Le Sénégal vient de lever 450 milliards FCFA sur 7 ans au taux de 7,75%. Il a fallu deux jours pour cela. Or, notre pays avait emprunté 508 milliards FCFA à 5,375% sur 16 ans en un seul jour en 2021 sur ce même marché des Eurobonds.
Emprunter au même endroit moins d’argent à un taux plus élevé et un délai de paiement plus court est une contre-performance financière. Dans la haute finance, tout est dans le taux d’intérêt et le délai de paiement.
Si vous êtes obligé d’emprunter au taux le plus élevé avec le délai le plus court, cela veut dire que votre duo magique ne fonctionne pas. Ce duo magique? Performance et confiance.
Pour ce qui est de la performance, les marchés financiers se fondent sur leurs propres critères : notation souveraine, PIB, taux de croissance projetés, endettement/PIB, capacités de remboursement, environnement des affaires, réputation ou autres. Tout cela inspire ou pas confiance aux marchés financiers dont les taux et délais dépendent essentiellement de ces performances attestées par des agrégats indiscutables. La capacité à négocier est non négligeable.
Les marchés financiers ne font de cadeau à personne et font payer le prix fort à ceux qui ne présentent pas un duo magique reluisant.
En 2012, la dette du Sénégal s’élevait à 3.000 milliards FCFA environ, alors qu’elle est de 13.000 milliards FCFA en 2024. Ainsi, le Sénégal a emprunté environ 10.000 milliards FCFA sous l’ère Macky Sall, ce qui est 833 milliards par an.
Or, hormis les 450 milliards issus des Eurobonds, le Sénégal avait déjà contracté 324 milliards FCFA au mois d’avril; il y a une nouvelle enveloppe étalée de 1.150 milliards que le FMI devrait débloquer à partir de juillet 2024, ce qui fera 1.924 milliards en trois mois ou 641 milliards par mois en moyenne. Macky Sall empruntait 833 milliards par an ou 69 milliards par mois. A cette cadence, les 10.000 milliards de Macky Sall sous 12 ans seront égalés en…15 mois. Cette frénésie d’endettement n’est guère soutenable et est contraire à toute velléité de souveraineté économique.
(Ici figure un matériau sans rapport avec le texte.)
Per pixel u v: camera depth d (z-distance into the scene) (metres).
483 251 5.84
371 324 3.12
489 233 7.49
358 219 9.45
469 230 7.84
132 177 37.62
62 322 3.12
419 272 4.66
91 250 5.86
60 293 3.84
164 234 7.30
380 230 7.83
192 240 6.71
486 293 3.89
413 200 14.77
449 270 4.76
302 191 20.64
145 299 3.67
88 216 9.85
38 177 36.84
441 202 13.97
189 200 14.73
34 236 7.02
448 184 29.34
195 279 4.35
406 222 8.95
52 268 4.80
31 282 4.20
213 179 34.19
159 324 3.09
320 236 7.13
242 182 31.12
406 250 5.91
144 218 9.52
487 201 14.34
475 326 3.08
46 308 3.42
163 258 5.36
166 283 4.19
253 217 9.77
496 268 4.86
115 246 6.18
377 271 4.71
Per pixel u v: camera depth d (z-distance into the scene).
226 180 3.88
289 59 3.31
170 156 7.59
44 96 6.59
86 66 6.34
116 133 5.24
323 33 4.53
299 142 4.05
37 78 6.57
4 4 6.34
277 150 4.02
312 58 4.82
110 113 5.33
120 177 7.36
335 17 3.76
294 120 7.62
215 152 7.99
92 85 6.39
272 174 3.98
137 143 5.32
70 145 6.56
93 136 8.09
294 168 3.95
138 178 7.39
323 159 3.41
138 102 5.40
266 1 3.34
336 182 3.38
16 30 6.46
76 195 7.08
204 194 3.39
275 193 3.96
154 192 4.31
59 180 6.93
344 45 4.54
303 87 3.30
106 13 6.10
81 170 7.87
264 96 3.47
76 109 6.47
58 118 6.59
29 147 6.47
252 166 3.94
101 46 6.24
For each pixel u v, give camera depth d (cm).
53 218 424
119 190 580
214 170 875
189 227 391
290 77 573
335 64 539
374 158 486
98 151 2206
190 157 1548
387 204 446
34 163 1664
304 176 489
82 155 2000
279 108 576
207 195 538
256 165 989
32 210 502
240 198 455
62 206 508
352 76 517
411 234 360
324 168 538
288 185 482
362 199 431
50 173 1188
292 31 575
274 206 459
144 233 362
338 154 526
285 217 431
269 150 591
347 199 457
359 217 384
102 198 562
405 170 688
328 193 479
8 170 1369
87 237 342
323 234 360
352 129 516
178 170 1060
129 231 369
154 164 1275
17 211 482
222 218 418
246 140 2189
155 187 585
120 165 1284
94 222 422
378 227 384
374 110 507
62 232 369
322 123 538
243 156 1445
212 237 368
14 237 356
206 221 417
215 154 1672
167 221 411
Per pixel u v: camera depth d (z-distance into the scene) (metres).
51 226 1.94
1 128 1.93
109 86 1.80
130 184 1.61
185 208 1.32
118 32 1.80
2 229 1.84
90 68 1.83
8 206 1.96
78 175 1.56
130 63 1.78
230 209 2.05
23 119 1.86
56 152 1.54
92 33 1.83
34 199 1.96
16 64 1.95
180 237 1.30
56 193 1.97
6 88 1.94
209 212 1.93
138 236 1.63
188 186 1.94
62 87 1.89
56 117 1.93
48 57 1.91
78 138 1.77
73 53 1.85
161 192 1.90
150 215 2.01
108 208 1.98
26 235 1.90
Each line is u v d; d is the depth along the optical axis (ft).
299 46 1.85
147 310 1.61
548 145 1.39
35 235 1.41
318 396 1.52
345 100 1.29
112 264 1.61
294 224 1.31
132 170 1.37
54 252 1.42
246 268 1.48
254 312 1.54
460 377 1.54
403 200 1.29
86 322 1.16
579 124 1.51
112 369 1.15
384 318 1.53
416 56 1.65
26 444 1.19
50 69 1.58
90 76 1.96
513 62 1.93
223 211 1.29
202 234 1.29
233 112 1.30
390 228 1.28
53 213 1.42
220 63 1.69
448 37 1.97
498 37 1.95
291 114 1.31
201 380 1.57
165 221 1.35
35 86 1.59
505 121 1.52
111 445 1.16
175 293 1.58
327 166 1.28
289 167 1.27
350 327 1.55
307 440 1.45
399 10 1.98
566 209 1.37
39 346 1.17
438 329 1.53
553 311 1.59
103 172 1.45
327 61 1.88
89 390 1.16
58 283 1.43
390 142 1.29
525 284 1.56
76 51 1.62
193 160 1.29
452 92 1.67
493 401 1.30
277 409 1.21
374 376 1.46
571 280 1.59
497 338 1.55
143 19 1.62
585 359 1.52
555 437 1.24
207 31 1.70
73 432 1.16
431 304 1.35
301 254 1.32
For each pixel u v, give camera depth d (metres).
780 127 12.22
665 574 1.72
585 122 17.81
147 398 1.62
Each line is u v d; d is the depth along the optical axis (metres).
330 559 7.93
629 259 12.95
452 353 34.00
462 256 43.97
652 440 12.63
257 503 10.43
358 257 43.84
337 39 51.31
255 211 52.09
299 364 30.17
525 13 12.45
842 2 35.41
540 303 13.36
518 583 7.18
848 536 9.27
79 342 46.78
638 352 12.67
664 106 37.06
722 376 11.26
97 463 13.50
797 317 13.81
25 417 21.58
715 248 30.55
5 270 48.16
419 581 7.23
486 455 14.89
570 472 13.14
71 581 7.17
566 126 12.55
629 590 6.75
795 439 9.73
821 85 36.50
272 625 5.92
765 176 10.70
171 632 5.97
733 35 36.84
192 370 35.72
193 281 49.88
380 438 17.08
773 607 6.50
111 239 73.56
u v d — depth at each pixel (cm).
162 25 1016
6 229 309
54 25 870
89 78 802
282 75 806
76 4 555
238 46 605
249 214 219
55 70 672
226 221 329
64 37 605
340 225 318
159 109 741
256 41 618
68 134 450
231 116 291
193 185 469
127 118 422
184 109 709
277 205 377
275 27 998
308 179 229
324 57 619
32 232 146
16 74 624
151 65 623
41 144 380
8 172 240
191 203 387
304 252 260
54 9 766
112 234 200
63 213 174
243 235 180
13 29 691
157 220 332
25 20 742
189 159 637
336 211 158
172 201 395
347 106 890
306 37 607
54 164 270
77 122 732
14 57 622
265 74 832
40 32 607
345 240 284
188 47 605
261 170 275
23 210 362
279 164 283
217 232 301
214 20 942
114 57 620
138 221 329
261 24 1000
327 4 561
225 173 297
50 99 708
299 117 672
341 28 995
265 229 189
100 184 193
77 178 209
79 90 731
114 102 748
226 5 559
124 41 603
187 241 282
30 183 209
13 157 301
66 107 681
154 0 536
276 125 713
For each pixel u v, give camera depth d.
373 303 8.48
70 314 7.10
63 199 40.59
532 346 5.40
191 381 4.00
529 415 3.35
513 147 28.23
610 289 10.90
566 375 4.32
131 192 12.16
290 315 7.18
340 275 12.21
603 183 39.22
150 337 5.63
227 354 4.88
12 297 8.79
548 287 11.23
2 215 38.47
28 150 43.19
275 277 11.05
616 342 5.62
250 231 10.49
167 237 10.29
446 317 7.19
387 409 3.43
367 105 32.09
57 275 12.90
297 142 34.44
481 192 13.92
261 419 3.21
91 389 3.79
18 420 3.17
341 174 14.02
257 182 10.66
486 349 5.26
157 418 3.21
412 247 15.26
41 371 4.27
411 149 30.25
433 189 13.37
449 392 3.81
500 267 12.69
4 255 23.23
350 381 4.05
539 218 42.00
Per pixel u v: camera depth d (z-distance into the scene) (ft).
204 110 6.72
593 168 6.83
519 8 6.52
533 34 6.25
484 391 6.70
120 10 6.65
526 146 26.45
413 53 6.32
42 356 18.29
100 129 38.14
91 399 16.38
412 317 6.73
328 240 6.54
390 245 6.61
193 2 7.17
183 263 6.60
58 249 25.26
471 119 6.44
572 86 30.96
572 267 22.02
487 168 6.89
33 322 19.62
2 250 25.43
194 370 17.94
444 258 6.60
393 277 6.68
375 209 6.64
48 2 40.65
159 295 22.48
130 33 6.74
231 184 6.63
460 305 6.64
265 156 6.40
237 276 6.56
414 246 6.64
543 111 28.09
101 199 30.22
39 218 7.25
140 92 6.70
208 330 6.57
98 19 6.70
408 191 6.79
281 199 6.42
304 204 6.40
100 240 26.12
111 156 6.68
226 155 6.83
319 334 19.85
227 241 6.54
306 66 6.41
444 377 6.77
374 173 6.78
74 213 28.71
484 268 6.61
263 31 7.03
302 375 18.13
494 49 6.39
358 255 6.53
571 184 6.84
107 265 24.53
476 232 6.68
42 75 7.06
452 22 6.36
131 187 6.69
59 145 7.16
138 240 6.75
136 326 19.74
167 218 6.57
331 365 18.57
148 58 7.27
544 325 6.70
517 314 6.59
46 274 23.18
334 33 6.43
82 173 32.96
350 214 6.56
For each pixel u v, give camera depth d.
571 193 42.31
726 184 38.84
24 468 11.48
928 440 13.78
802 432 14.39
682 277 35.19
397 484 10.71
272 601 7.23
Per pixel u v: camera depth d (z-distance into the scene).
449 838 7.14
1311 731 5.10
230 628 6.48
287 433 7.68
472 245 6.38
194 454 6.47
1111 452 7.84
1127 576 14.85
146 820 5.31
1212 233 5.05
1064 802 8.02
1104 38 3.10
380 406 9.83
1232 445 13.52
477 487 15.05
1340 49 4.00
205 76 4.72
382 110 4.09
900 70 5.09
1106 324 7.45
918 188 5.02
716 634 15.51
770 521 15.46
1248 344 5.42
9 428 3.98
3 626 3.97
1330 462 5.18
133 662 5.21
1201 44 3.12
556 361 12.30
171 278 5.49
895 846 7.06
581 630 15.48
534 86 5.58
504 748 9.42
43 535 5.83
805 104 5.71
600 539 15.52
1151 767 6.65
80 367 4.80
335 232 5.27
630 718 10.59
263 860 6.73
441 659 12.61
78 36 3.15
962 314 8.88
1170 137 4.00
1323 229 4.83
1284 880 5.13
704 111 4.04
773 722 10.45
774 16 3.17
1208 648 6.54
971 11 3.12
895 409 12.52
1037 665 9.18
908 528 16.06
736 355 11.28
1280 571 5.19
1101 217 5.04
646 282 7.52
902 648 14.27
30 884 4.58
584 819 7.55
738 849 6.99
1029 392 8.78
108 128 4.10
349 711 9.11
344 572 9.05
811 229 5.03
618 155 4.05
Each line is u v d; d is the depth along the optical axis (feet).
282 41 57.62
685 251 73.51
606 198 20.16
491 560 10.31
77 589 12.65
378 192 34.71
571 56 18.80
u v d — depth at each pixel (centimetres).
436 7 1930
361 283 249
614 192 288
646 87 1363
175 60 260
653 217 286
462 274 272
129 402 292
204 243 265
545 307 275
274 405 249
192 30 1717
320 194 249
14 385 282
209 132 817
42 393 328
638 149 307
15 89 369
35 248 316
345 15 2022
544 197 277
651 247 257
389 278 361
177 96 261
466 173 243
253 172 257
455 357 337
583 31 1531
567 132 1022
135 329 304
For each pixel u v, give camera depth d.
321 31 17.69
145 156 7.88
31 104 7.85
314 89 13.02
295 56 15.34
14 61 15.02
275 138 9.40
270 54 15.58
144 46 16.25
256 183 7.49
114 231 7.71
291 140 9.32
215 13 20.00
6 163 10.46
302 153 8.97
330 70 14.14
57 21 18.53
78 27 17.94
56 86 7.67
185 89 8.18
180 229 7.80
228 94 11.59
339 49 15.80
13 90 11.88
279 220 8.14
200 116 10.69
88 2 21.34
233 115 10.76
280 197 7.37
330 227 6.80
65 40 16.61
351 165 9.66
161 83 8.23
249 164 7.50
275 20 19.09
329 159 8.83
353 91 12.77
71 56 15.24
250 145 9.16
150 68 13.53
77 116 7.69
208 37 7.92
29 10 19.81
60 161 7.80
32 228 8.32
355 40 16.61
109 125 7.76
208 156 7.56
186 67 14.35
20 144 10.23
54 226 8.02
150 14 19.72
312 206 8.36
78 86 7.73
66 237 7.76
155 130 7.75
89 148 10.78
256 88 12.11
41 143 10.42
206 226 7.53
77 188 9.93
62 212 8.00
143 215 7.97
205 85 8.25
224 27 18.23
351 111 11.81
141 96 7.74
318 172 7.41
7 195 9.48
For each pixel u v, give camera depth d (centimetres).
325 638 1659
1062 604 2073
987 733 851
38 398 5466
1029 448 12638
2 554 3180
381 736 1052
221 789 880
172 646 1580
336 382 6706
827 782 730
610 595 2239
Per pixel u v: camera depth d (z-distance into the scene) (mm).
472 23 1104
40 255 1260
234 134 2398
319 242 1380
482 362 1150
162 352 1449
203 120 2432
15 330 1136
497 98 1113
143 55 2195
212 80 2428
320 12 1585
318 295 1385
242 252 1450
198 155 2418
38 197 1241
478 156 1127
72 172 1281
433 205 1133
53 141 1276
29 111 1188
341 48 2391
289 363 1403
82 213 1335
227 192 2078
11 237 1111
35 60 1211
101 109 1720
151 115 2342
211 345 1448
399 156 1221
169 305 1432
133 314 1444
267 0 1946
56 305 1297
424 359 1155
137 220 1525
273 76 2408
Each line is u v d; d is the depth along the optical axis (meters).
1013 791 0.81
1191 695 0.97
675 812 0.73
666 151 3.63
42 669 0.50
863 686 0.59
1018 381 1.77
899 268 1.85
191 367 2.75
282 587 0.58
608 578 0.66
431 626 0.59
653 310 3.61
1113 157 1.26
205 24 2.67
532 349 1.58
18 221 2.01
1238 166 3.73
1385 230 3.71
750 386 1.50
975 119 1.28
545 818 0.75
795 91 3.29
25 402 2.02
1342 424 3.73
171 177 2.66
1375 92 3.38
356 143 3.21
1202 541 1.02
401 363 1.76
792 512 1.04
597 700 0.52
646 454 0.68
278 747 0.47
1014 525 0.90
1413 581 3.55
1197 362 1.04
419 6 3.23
Nous avons déjà atteint 80% de ratio par rapport à notre PIB dépassant le seuil de 70% fixé par les critères de convergence de l’UEMOA. L’endettement a, théoriquement et pratiquement, atteint ses ultimes limites.
La roue économique doit être accélérée par l’animation, l’incitation et la stimulation endogènes tous azimuts pour faire revenir le duo magique : performance et confiance.